BACKGROUND: Esophageal squamous cell carcinoma (ESCC) represents an aggressive cancer type associated with poor prognosis, often treated with neoadjuvant chemotherapy (NAC) using cisplatin-based regimens. However, cisplatin resistance limits therapeutic efficacy, necessitating a deeper understanding of resistance mechanisms. L-type amino acid transporter 1 (LAT1) plays a crucial role in amino acid uptake and is linked to cancer cell survival through activation of the mammalian target of rapamycin (mTOR) pathway. The involvement of LAT1 in cisplatin resistance in ESCC remains unclear. METHODS: LAT1 expression in ESCC patient samples post-NAC was evaluated by immunohistochemistry, and its association with clinicopathological factors and survival outcomes was analyzed. ESCC cell lines with varying cisplatin sensitivities were assessed for LAT1 expression using western blotting. Amino acid metabolism was examined via radiotracer uptake of (18)F-FET and (18)F-FDG. RNA sequencing was conducted to identify differentially expressed genes associated with mTOR signaling and autophagy.

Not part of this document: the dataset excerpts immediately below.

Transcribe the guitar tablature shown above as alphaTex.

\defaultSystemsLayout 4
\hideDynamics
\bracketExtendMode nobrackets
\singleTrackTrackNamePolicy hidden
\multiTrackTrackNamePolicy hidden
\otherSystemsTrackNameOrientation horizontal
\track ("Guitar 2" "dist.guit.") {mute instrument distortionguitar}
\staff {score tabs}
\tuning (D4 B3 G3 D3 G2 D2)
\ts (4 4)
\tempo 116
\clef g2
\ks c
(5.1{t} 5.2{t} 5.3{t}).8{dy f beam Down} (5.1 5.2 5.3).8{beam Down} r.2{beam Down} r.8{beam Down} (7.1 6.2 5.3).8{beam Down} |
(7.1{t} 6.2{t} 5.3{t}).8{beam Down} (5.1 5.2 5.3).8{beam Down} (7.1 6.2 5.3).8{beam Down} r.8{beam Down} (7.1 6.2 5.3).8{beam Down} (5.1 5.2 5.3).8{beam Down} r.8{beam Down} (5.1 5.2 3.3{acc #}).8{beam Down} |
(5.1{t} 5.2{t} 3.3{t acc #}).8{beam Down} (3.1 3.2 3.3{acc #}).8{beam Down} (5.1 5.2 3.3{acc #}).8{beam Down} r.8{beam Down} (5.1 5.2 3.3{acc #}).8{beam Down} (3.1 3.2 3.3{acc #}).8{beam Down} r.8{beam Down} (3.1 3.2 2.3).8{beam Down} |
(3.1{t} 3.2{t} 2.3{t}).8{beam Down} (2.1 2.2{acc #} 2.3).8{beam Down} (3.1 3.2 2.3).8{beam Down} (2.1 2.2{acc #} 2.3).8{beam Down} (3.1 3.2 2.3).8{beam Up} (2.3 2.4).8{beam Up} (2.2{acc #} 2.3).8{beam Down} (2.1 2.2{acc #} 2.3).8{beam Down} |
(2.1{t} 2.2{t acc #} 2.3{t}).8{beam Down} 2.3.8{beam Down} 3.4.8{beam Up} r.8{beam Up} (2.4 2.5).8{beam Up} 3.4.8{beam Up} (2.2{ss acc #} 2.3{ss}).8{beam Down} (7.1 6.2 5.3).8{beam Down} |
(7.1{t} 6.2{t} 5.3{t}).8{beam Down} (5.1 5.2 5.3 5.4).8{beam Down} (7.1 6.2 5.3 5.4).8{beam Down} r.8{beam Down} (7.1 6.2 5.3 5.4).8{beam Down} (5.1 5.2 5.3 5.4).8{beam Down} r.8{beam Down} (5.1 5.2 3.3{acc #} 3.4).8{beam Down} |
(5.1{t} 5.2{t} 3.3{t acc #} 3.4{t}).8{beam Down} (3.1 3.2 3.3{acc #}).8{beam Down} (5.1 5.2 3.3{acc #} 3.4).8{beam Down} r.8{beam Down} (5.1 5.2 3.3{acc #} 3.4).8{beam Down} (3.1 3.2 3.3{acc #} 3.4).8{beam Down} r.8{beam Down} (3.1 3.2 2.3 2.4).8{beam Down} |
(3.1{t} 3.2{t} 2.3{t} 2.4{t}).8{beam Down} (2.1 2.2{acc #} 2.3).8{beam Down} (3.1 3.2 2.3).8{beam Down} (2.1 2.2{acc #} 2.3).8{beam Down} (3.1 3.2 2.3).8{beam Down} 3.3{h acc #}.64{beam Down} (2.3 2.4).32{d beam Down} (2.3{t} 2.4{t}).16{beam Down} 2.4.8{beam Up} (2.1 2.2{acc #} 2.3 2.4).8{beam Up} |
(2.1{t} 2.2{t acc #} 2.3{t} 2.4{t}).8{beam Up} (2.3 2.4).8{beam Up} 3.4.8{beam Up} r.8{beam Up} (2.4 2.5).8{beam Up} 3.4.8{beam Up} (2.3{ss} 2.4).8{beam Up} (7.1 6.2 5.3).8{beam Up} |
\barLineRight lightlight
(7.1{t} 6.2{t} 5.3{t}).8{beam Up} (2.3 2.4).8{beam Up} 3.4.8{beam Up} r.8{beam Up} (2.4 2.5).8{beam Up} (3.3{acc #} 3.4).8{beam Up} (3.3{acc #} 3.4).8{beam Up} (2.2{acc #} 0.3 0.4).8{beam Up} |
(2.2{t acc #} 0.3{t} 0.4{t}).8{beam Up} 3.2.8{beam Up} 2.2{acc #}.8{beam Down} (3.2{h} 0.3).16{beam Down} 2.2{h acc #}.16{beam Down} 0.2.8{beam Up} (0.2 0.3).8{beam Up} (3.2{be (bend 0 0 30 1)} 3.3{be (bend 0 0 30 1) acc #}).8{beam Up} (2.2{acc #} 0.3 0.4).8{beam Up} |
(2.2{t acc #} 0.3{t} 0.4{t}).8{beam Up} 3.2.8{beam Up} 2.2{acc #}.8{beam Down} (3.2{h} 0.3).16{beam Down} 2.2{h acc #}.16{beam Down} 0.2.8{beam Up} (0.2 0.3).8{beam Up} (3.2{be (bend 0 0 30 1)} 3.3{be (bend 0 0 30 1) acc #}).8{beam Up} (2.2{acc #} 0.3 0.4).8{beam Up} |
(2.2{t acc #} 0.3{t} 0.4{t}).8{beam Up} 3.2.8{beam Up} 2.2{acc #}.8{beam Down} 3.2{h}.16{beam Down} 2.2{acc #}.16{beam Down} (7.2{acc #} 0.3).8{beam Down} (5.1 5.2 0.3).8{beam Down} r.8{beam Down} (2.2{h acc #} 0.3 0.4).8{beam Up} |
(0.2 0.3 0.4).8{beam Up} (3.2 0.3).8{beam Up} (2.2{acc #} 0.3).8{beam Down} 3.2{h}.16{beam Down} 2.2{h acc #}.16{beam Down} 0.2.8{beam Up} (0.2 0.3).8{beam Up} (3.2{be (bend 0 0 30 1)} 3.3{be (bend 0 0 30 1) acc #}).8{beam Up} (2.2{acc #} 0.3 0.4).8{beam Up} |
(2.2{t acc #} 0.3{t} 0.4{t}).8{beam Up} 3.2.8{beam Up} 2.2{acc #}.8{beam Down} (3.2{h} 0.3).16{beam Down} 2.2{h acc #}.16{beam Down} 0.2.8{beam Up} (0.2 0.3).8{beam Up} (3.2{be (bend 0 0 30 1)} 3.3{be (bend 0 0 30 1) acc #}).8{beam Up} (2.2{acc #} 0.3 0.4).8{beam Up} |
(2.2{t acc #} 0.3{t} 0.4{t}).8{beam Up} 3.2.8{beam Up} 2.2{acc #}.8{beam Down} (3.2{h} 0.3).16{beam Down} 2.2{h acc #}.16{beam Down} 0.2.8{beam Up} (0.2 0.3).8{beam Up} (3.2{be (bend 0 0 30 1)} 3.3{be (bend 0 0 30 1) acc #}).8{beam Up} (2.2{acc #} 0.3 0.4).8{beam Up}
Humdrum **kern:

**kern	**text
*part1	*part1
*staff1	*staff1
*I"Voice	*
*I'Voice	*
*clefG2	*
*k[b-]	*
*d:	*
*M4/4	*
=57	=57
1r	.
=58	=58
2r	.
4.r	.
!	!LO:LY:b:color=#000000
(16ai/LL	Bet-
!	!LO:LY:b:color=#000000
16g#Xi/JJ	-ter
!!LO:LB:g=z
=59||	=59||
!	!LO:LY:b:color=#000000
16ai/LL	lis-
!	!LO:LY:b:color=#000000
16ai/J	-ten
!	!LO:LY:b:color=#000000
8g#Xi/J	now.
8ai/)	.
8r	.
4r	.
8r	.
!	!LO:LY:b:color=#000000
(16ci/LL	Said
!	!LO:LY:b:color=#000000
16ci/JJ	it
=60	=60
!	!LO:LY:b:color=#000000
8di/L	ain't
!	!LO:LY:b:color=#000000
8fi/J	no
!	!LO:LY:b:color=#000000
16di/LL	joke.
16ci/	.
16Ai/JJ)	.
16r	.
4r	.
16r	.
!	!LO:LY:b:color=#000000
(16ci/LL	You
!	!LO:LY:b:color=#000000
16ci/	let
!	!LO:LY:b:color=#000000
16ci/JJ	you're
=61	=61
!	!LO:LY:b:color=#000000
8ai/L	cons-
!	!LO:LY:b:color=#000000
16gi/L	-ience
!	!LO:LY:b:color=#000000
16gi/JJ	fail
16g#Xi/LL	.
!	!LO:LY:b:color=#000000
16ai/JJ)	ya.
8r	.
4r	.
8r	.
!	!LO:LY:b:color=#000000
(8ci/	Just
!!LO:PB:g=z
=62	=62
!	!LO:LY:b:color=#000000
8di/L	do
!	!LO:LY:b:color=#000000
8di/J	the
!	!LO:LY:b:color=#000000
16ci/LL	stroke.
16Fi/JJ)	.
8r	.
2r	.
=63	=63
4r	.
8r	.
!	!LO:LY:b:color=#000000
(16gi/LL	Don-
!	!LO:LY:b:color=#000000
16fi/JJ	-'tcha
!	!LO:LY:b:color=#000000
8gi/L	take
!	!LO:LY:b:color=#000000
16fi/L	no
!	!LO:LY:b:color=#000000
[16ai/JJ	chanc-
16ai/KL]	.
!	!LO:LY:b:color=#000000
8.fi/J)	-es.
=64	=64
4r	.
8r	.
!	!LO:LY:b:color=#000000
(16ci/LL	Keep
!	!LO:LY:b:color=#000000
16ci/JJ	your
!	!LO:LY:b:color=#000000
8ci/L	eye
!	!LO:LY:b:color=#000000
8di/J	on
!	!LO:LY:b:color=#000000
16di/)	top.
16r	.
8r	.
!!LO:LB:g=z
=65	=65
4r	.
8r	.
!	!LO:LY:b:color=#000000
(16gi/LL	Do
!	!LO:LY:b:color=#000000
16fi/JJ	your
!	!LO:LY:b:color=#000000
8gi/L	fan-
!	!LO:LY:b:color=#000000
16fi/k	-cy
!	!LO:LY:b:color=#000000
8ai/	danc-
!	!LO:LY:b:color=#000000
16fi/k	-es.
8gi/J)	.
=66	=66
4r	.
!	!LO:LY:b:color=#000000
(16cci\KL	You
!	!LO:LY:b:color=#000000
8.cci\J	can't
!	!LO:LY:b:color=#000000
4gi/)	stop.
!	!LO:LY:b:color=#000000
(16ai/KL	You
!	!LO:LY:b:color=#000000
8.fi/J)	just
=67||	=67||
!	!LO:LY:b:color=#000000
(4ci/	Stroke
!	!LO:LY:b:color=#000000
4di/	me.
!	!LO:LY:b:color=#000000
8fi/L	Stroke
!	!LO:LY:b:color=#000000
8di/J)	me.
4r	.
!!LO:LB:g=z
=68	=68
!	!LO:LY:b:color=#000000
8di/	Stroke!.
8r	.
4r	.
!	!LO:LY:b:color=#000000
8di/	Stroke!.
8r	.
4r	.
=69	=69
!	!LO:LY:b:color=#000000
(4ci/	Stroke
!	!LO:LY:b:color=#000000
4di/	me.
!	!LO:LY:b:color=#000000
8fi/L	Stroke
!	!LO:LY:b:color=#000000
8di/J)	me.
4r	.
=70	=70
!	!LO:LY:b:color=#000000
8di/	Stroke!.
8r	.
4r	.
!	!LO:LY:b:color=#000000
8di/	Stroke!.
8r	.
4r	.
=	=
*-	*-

Finally, the effect of the LAT1 inhibitor JPH203 on cell proliferation was tested. RESULTS: High LAT1 expression was significantly associated with larger tumor size, lymph node metastasis, advanced pathological stage, and poor NAC response. Patients with high LAT1 expression exhibited shorter disease-free survival and overall survival. Cisplatin-resistant ESCC cells (KYSE520) showed elevated LAT1 expression, which further increased following cisplatin treatment. Radiotracer assays revealed that (18)F-FET uptake was significantly higher in KYSE520 after cisplatin treatment compared to the sensitive cell line TE5. RNA sequencing identified regulation of mTOR pathway components and autophagy-related genes in cisplatin-resistant cells. Treatment with JPH203 significantly suppressed cell proliferation, particularly in KYSE520 cells, indicating LAT1's role in sustaining tumor cell survival under chemotherapy stress. CONCLUSION: LAT1 contributes to cisplatin resistance in ESCC by sustaining amino acid metabolism and promoting mTOR-dependent autophagy. Targeting LAT1 with JPH203 enhances cisplatin sensitivity, suggesting that LAT1 inhibition could be a promising therapeutic strategy for overcoming chemoresistance in ESCC.